Even though anyone can predict the outcome of this soldier’s desperate search, Risen does not portray your typical Easter narrative. There are several elements to the storytelling that make the film relevant while still maintaining the feel of the era. Probably the most novel and relevant instrument to the narrative is that it is written in an investigative manner, where the protagonist searches for leads like a detective. Written in a compelling CSI investigative fashion, you are enticed to follow leads of an evangelical account through the eyes of a sceptic. It is an age-old story written for the 21st Century.
Many non-believers may roll their eyes before even considering giving Risen a go. Some believers may too. “Another Easter story?” they will say. “Haven’t I seen this half a million times already” they will add as the theatre attendant hands them their 3D glasses for Kung Fu Panda.
But I think many Christians and non-believing viewers will find this version to be quite unique.
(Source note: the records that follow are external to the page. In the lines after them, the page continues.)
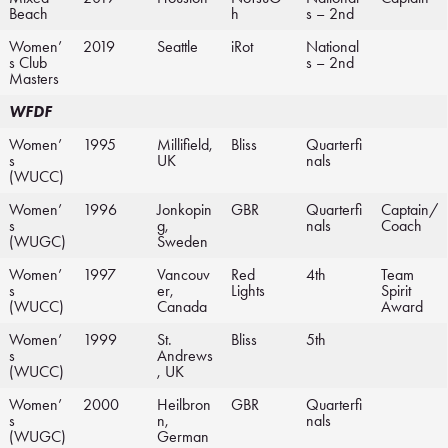
Beach
h
s – 2nd
Women’
2019
Seattle
iRot
National
s Club
s – 2nd
Masters
WFDF
Women’
1995
Millifield,
Bliss
Quarterfi
s
UK
nals
(WUCC)
Women’
1996
Jonkopin
GBR
Quarterfi
Captain/
s
g,
nals
Coach
(WUGC)
Sweden
Women’
1997
Vancouv
Red
4th
Team
s
er,
Lights
Spirit
(WUCC)
Canada
Award
Women’
1999
St.
Bliss
5th
s
Andrews
(WUCC)
, UK
Women’
2000
Heilbron
GBR
Quarterfi
s
n,
nals
(WUGC)
German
First off, Joseph Fiennes does a convincing job at being Clavius. The acting and directing qualities are inseparable as you are drawn into this compelling main character’s perspective, with dynamic angles that make you see the event as Clavius sees it.
Risen also tells a conceivable story where nothing really conflicts with the two-thousand-year-old Biblical narrative, yet the movie’s own narrative is sufficiently open-ended to satisfy an audience without coming off as “preachy”. The script does not rely too much on the dialogue to fill viewers in, instead, the movie takes on a more “show, don’t tell” approach. Therefore, even though the story is labelled as “the most important event in human history”, it is evident that the intention is to make its appeal more universal.
However, even though Risen is a seemingly unbiased and uniquely told story that can reach a more diverse range of people, a religious topic can hardly achieve a unified sense of enjoyment among such a range of viewers. Therefore, both audiences should still keep that in mind. Although Risen is more palatable to non-believers than most faith-based films, non-believers may detect an agenda since there still is an underlying gospel message, even if it is more implied than anything. And on the contrary, believers may end up feeling unsatisfied at a mere implication to the Gospel message, rather than its bolstering. It may be of some value to note that Risen also seems to give more reason to doubt the evangelical account by making the fault of human error seem more plausible.
Either way, depending on which side of the fence you are seated, the movie’s intention is not really to sway or inspire anyone’s beliefs. Whatever your conviction, the focus is centered more on the movie’s story rather than the more commonly known Gospel story. Thankfully the documented accounts are not too distorted, like Hollywood historical dramas often tend to be. And I think that writing the story from what we know to be the antagonist’s perspective was probably the writer’s cleverest move.